A: Architecturally, we are most excited about the Bank of Italy building. We have some amazing ideas for this, but for a big project we laid the foundation stone for the former museum square and now call it Park Habitat. That’ll be over a million square feet. I think the design is amazing. Kengo Kuma is our architect. He’s from Tokyo. He’s one of the two or three best architects in the world. We look forward to working with The Tech (Museum of Innovation). The Tech has a brand new CEO, Katrina Stevens. She is great. We are excited to see how we can bring these two projects together and create a special place for the city. At the very front of the building we’re carving 13,000 feet for a sunken garden. Most people would just turn this into a glass-enclosed room that can be charged rent. Were not. We want to make sure it’s really open to the public. And I think the design is just amazing. The real goal was to say that most of the office parks here in the valley are relatively horizontal. And that was, could we take this model and actually rotate it vertically? So it’s kind of a park that makes its way to heaven.
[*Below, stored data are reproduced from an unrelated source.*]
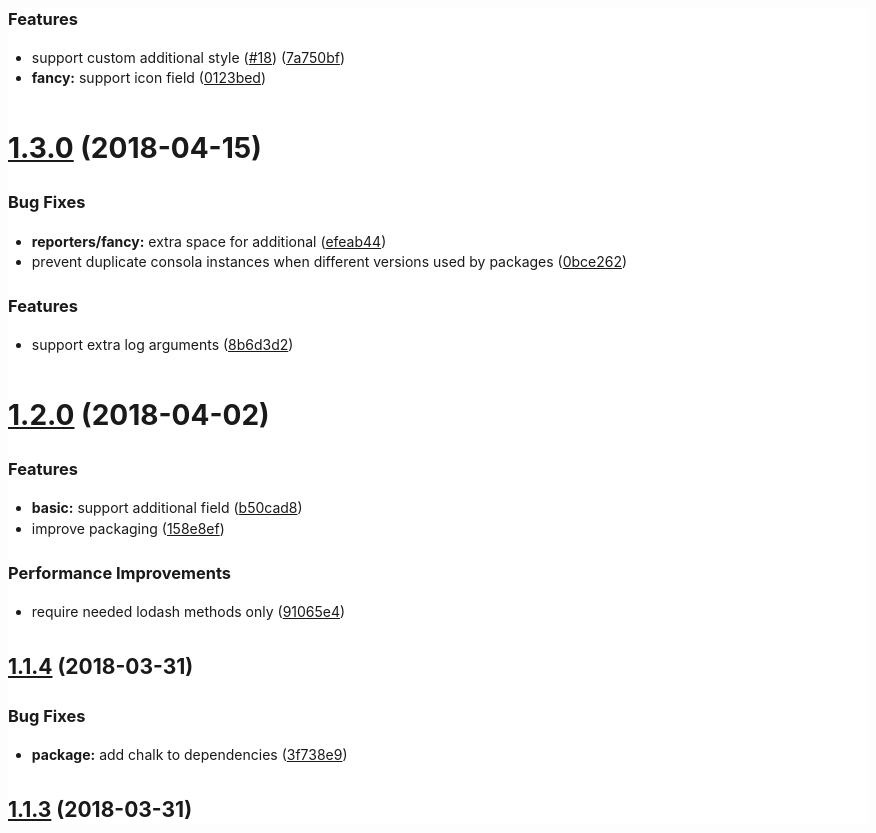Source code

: ### Features

* support custom additional
  style ([#18](https://github.com/nuxt/consola/issues/18)) ([7a750bf](https://github.com/nuxt/consola/commit/7a750bf))
* **fancy:** support icon field ([0123bed](https://github.com/nuxt/consola/commit/0123bed))

<a name="1.3.0"></a>

# [1.3.0](https://github.com/nuxt/consola/compare/v1.2.0...v1.3.0) (2018-04-15)

### Bug Fixes

* **reporters/fancy:** extra space for additional ([efeab44](https://github.com/nuxt/consola/commit/efeab44))
* prevent duplicate consola instances when different versions used by
  packages ([0bce262](https://github.com/nuxt/consola/commit/0bce262))

### Features

* support extra log arguments ([8b6d3d2](https://github.com/nuxt/consola/commit/8b6d3d2))

<a name="1.2.0"></a>

# [1.2.0](https://github.com/nuxt/consola/compare/v1.1.4...v1.2.0) (2018-04-02)

### Features

* **basic:** support additional field ([b50cad8](https://github.com/nuxt/consola/commit/b50cad8))
* improve packaging ([158e8ef](https://github.com/nuxt/consola/commit/158e8ef))

### Performance Improvements

* require needed lodash methods only ([91065e4](https://github.com/nuxt/consola/commit/91065e4))

<a name="1.1.4"></a>

## [1.1.4](https://github.com/nuxt/consola/compare/v1.1.3...v1.1.4) (2018-03-31)

### Bug Fixes

* **package:** add chalk to dependencies ([3f738e9](https://github.com/nuxt/consola/commit/3f738e9))

<a name="1.1.3"></a>

## [1.1.3](https://github.com/nuxt/consola/compare/v1.1.2...v1.1.3) (2018-03-31)
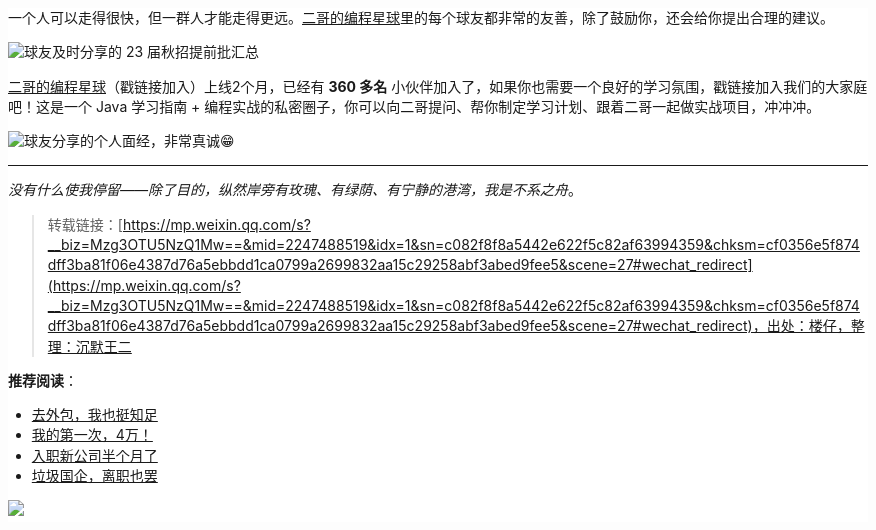 
一个人可以走得很快，但一群人才能走得更远。[二哥的编程星球](https://mp.weixin.qq.com/s/3RVsFZ17F0JzoHCLKbQgGw)里的每个球友都非常的友善，除了鼓励你，还会给你提出合理的建议。


![球友及时分享的 23 届秋招提前批汇总](https://cdn.tobebetterjavaer.com/tobebetterjavaer/images/nice-article/weixin-redisgkyyl-cac9bcac-2980-444e-b4fe-b7532c5d7a0c.png)



[二哥的编程星球](https://mp.weixin.qq.com/s/3RVsFZ17F0JzoHCLKbQgGw)（戳链接加入）上线2个月，已经有 **360 多名** 小伙伴加入了，如果你也需要一个良好的学习氛围，戳链接加入我们的大家庭吧！这是一个 Java 学习指南 + 编程实战的私密圈子，你可以向二哥提问、帮你制定学习计划、跟着二哥一起做实战项目，冲冲冲。



![球友分享的个人面经，非常真诚😁](https://cdn.tobebetterjavaer.com/tobebetterjavaer/images/nice-article/weixin-redisgkyyl-16b9dcde-d92b-428d-87cf-52e5799b4ffe.png)




---

*没有什么使我停留——除了目的，纵然岸旁有玫瑰、有绿荫、有宁静的港湾，我是不系之舟*。

>转载链接：[https://mp.weixin.qq.com/s?__biz=Mzg3OTU5NzQ1Mw==&mid=2247488519&idx=1&sn=c082f8f8a5442e622f5c82af63994359&chksm=cf0356e5f874dff3ba81f06e4387d76a5ebbdd1ca0799a2699832aa15c29258abf3abed9fee5&scene=27#wechat_redirect](https://mp.weixin.qq.com/s?__biz=Mzg3OTU5NzQ1Mw==&mid=2247488519&idx=1&sn=c082f8f8a5442e622f5c82af63994359&chksm=cf0356e5f874dff3ba81f06e4387d76a5ebbdd1ca0799a2699832aa15c29258abf3abed9fee5&scene=27#wechat_redirect)，出处：楼仔，整理：沉默王二


**推荐阅读**：

- [去外包，我也挺知足](https://mp.weixin.qq.com/s/1WdD2eLVMT-efMukLrtAwg)
- [我的第一次，4万！](https://mp.weixin.qq.com/s/2wW4ZZWMYXuyY2-tLGvIwQ)
- [入职新公司半个月了](https://mp.weixin.qq.com/s/16AvpvTZ4NOyfFvU57ok9Q)
- [垃圾国企，离职也罢](https://mp.weixin.qq.com/s/WAM1Y__mtSsDsO24RP3oPg)


![](https://cdn.tobebetterjavaer.com/tobebetterjavaer/images/gongzhonghao-old.jpg)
FUN FACTS ABOUT GARY DILLABOUGH
1. He is fascinated by technology products like the Oura ring, an intelligent ring that tracks heart rate, temperature, exercise and sleep. “I think these types of technologies will allow us to create a work environment that is much healthier and enables people to be more productive.”
2. He’s a filmmaker: “It’s one of my favorite ways to relax.”
3. He learned to like whiskey during Covid and can “make a pretty decent Manhattan and Whiskey Sour (Luxardo cherries are key)”.
4. He never really liked beer ”until the guys at Good Karma introduced me to Pliny the Elder. We have it in our office refrigerator now. “
Surname: Gary Dillabough
Alma mater: Cal Poly, San Luis Obispo, Civil Engineering
Co-founder of the Urban Community development company with long-time builder Jeff Arrillaga
Managing partner at Navitas Capital
Former managing partner at The Westly Group, where he led the smart building and energy efficiency practice
Former Vice President of Strategic Partnerships for eBay and General Manager of Sustainability, where he led investments in solar and fuel cell technology.
At home: Atherton
Family: Mrs. Michelle and three college-age children.